*Task objective:* Starting at the first of the items and ending at the line containing "catalogue / barcode: US 1062158", write those lines out again, substituting "site" for "locality" and leaving everything else the same. Give only those lines.

Items listed in a dataset
• • • • • • •
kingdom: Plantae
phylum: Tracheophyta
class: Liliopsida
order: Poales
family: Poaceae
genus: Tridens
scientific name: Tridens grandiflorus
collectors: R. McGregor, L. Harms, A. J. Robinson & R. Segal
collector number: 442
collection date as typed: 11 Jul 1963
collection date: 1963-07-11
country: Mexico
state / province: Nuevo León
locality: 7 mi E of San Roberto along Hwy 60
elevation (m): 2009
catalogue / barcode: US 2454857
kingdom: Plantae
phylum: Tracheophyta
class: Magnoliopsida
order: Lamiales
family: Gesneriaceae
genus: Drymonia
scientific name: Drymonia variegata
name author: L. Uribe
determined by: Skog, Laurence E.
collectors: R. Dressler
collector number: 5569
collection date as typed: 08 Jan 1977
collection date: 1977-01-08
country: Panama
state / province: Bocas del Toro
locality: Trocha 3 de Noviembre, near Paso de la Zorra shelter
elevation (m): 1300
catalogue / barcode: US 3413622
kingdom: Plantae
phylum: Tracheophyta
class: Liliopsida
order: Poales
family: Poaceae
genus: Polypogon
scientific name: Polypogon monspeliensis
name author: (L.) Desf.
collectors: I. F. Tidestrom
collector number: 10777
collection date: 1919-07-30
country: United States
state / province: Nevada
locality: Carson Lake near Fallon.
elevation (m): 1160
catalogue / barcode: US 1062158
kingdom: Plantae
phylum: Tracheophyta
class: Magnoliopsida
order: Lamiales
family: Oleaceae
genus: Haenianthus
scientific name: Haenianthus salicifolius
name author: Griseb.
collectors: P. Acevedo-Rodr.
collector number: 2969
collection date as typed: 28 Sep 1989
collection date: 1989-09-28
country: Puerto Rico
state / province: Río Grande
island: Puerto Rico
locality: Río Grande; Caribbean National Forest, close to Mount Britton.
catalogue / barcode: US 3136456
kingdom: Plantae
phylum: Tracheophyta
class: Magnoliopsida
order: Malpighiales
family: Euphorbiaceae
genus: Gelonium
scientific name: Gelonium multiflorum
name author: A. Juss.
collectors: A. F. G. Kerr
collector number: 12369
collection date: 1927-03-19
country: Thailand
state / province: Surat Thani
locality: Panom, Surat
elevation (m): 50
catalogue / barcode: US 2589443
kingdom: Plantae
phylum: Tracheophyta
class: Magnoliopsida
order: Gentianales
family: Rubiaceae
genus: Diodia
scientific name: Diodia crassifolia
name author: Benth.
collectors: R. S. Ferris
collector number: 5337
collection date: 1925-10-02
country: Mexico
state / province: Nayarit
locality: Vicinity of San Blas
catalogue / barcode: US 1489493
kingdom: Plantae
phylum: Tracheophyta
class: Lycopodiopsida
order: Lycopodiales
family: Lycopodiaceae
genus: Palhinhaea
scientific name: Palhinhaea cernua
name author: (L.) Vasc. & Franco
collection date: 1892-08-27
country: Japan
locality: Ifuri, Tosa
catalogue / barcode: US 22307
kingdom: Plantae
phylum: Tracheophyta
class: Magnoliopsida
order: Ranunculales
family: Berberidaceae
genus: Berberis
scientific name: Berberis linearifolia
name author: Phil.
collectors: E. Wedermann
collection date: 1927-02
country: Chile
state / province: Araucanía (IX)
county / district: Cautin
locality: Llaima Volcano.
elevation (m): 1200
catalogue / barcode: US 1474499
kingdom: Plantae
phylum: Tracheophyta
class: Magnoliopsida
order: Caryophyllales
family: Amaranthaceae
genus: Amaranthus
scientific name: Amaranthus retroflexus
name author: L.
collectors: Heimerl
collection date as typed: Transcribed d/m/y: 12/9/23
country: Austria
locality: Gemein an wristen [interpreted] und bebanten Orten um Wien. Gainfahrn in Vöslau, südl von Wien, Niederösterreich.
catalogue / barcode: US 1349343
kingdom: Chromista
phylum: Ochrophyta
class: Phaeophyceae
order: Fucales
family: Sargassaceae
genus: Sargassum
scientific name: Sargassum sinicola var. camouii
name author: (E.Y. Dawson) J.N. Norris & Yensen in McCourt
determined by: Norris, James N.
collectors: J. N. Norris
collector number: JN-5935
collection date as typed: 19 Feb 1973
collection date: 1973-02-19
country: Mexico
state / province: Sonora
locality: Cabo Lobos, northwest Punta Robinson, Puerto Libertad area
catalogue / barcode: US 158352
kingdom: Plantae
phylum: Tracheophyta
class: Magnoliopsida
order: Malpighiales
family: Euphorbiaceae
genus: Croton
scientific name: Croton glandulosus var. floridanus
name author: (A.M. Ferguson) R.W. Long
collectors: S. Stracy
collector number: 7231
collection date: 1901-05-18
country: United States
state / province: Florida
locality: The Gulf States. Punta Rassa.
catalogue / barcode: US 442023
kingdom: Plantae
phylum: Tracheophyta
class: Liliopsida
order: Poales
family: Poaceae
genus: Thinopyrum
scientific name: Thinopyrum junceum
• • • • • • •
*The output:*
kingdom: Plantae
phylum: Tracheophyta
class: Liliopsida
order: Poales
family: Poaceae
genus: Tridens
scientific name: Tridens grandiflorus
collectors: R. McGregor, L. Harms, A. J. Robinson & R. Segal
collector number: 442
collection date as typed: 11 Jul 1963
collection date: 1963-07-11
country: Mexico
state / province: Nuevo León
site: 7 mi E of San Roberto along Hwy 60
elevation (m): 2009
catalogue / barcode: US 2454857
kingdom: Plantae
phylum: Tracheophyta
class: Magnoliopsida
order: Lamiales
family: Gesneriaceae
genus: Drymonia
scientific name: Drymonia variegata
name author: L. Uribe
determined by: Skog, Laurence E.
collectors: R. Dressler
collector number: 5569
collection date as typed: 08 Jan 1977
collection date: 1977-01-08
country: Panama
state / province: Bocas del Toro
site: Trocha 3 de Noviembre, near Paso de la Zorra shelter
elevation (m): 1300
catalogue / barcode: US 3413622
kingdom: Plantae
phylum: Tracheophyta
class: Liliopsida
order: Poales
family: Poaceae
genus: Polypogon
scientific name: Polypogon monspeliensis
name author: (L.) Desf.
collectors: I. F. Tidestrom
collector number: 10777
collection date: 1919-07-30
country: United States
state / province: Nevada
site: Carson Lake near Fallon.
elevation (m): 1160
catalogue / barcode: US 1062158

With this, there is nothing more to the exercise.